Um das Gewerbegrundstück wirtschaftlich nutzen zu können, wird beantragt, die gemäß Bebauungsplan „Punkt 2: Ökologische Festsetzungen" zu schaffende Fläche für Randbepflanzung des Grundstückes teilweise für Stellplätze umzunutzen, die zum Teil mit wasserdurchlässigem Belag ausgeführt werden. Im Gegenzug werden auf dem Grundstück an anderer Stelle großzügig Pflanzflächen angelegt.

 

Für diese Stellplätze soll weiterhin ein Carport errichtet werden, dass sich zum Teil außerhalb der Baugrenze befindet.

 

Die Grundzüge der städtebaulichen Planung werden durch die Befreiungen nicht berührt. Die Abweichungen sind städtebaulich vertretbar und unter Würdigung nachbarlicher Interessen mit den öffentlichen Belangen vereinbar.
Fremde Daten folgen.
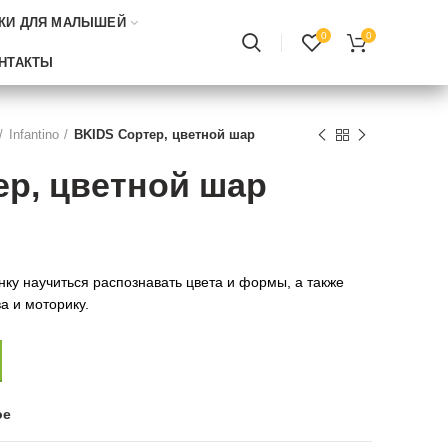
КИ ДЛЯ МАЛЫШЕЙ
0
0
НТАКТЫ
Infantino
BKIDS Сортер, цветной шар
ер, цветной шар
ку научиться распознавать цвета и формы, а также
а и моторику.
ое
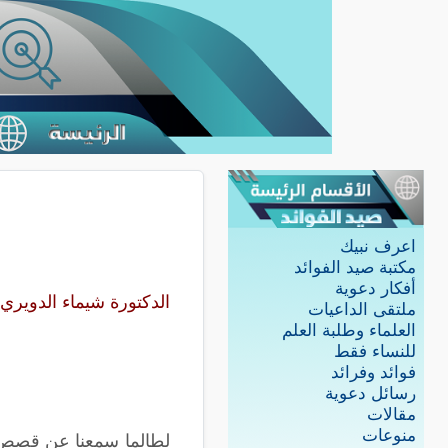
اعرف نبيك
مكتبة صيد الفوائد
أفكار دعوية
الدكتورة شيماء الدويري
ملتقى الداعيات
العلماء وطلبة العلم
للنساء فقط
فوائد وفرائد
رسائل دعوية
مقالات
منوعات
لطالما سمعنا عن قصص ال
Der Gemeinderat Obermichelbach erteilt sein Einvernehmen zum vorliegenden Bauantrag gemäß § 36 BauGB. Die erforderlichen Befreiungen von den Festsetzungen des Bebauungsplanes Nr. 9 „An der Veitsbronner Straße II" werden erteilt.

 

 

Anfragen

  • Herr Zimmermann fragt nach dem Sachstand „Rücklauf Elternbrief". Antwort: Das Interesse der Eltern war groß. Demnächst wird eine Auswertung gemacht. Frau Wendler-Aufrecht ergänzt: Eine Teilauswertung wurde bereits vorgenommen. In der nächsten Sitzung wird darüber berichtet.

 

  • Außerdem spricht er die Baumscheibe in der Straße Pfefferloh gegenüber den Arztpraxen  an. Er schlägt vor sie zu verkürzen, da sie anscheinend gefährlich ist. Antwort: Die Verwaltung wird sich die Baumscheibe ansehen.

 

  • Frau Bohn wurde zur Gehwegsanierung in Rothenberg angesprochen. Die Platten wären verschmiert und der Fugensand nicht richtig eingearbeitet. Antwort: Die Verunreinigungen wurden bereits als Mängel beanstandet. Der noch verbliebene Fugensand kann von jedem Anlieger selbst weggekehrt werden.

 

  • Herr Tiefel bemerkt, dass im Ortskern mehrere Pflastersteine kaputt sind. Antwort: Im Rahmen der Gewährleistung werden die Steine ausgetauscht.

 

  • Herr Höcherl möchte den Stand zum Fugenmaterial am Dorfplatz wissen. Antwort Herr Köhler: Die ausführende Firma hat zugesichert, die Fugen ein letztes Mal nachzuarbeiten. Es wird weiterhin versucht ein besseres Fugenmaterial zu finden.

 

  • Herr Tiefel hat erfahren, dass die Gemeinde Puschendorf die gemeinsame Stelle für die Zenngrund-Allianz abgelehnt hat. Antwort: In Puschendorf hat man die Schaffung einer Stelle abgelehnt. Die Gemeinde Seukendorf hat die Angelegenheit zurückgestellt. Das weitere Vorgehen wird In der nächsten Sitzung der Zenngrund-Allianz besprochen.